Production and utilization of free fatty acids decrease, probably because stores of triacylglycerols are almost exhausted. So the penguins start utilizing protein at a much higher rate. Because much less energy is produced from the breakdown of each gram of protein, a much higher rate of weight loss is necessary to meet the energy requirements of maintaining an almost constant body temperature.
This conclusion is confirmed by increased excretion of uric acid during enforced starvation. Other measurements indicate that during natural fasting, 93% of the penguins' energy comes from oxidation of fatty acids released from adipose tissue (Figure 12). The small quantity of glucose needed to support glucose-dependent tissues (e.g. the brain) is formed mainly from the glycerol in triacylglycerols, and only small quantities of protein are utilized.
Are the reserves replenished in the same way as they are depleted?
No. As shown on Figure 12, protein is withdrawn last during fasting but replenished more rapidly than lipid when the penguins start feeding again.
These observations suggest that, as in other animals, loss of protein has serious disadvantages and is only a ‘last resort’ used when other energy reserves are exhausted.
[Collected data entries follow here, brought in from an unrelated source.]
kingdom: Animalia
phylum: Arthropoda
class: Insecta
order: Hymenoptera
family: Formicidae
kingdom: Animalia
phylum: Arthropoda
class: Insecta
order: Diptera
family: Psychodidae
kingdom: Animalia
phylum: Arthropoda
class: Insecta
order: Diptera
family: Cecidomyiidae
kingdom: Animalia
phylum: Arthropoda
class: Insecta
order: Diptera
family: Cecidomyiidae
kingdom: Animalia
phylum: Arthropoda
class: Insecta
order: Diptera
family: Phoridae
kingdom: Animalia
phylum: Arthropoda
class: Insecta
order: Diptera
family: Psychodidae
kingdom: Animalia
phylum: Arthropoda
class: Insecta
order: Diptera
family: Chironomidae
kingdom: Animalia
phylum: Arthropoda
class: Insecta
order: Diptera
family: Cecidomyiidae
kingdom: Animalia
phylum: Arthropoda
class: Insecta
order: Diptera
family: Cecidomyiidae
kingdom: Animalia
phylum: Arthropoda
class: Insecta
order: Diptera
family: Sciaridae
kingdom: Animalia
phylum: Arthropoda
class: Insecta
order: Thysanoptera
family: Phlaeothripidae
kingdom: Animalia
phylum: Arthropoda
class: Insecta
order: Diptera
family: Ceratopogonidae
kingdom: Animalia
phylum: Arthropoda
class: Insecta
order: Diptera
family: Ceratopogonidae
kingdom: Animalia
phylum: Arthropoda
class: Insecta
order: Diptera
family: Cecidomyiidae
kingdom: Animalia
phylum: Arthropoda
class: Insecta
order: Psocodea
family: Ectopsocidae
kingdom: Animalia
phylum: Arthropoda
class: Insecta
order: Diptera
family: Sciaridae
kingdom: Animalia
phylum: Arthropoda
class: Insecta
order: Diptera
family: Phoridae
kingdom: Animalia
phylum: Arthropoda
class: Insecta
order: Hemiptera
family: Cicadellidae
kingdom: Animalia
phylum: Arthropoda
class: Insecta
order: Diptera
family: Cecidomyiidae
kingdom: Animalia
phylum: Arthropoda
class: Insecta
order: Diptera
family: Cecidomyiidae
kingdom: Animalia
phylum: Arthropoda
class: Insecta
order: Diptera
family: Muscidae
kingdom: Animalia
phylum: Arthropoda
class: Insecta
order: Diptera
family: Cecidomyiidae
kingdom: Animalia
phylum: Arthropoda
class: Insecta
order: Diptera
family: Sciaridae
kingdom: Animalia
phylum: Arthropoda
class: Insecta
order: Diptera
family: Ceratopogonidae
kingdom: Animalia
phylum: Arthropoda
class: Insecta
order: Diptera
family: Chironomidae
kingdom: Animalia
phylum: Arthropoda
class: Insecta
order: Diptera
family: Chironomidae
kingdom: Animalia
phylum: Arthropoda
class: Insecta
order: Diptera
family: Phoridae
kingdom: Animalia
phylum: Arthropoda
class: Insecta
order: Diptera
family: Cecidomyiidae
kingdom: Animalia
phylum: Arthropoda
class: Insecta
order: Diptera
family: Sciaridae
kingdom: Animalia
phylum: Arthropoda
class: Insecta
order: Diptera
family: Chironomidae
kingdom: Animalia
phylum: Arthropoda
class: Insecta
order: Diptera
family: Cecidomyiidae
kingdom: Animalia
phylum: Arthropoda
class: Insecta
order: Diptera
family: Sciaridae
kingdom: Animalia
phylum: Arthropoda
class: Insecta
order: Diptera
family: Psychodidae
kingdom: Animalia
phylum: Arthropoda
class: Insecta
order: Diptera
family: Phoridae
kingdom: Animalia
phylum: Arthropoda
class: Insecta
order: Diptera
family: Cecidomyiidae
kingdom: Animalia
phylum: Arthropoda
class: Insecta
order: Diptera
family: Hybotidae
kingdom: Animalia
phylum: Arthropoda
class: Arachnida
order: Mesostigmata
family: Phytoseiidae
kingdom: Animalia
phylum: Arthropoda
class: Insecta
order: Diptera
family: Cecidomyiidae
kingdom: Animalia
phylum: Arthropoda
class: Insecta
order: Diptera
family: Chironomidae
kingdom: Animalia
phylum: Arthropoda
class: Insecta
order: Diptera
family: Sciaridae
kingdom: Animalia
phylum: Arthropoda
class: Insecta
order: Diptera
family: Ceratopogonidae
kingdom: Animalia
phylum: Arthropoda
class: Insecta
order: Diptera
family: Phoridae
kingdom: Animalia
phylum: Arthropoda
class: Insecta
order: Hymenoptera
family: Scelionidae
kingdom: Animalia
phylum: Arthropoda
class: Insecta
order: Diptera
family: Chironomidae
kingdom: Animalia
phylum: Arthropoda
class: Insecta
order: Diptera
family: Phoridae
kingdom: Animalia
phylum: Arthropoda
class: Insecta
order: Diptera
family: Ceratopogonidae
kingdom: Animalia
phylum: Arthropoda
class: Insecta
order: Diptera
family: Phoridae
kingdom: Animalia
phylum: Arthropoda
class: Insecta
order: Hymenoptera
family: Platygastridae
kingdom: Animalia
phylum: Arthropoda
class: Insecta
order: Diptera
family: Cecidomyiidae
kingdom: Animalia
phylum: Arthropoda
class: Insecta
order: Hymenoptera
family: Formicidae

The mean body mass of male penguins leaving the colony is around 23 kg, which, from calculations based upon the data in Figures 11 and 12, indicates triacylglycerol reserves of about 2 kg. This amount is just sufficient to sustain the penguin as it walks, using energy at 2.8–4.5 times BMR, as far as 100 km back to the open sea. Under normal circumstances, the birds begin feeding just before exhausting completely the lipid in their adipose tissue (Figure 12). Utilization of protein reserves involves drastic alterations in metabolism and they do not last long, so if the weather is unusually severe, or the sea-ice is exceptionally extensive, or stocks of fish at the feeding grounds are low, penguins that were even slightly underweight at the start of the breeding season may not survive. Indeed, Groscolas suggested that the decrease in the plasma concentration of fatty acids and/or of β-hydroxybutyrate may be the metabolic signal (the black arrow on Figure 12) that prompts the parent to abandon its chick and return to the sea, even if its mate has not yet come back. Each year around 30% of eggs and chicks are abandoned for various reasons, and without parental care they always die. However, mortality among adult penguins is quite low, and each bird may breed many times during a long lifetime.
Comparison between different species of penguin shows that, in general, larger species can fast for longer, suggesting that the very large extinct penguins may have undergone fasts lasting many months.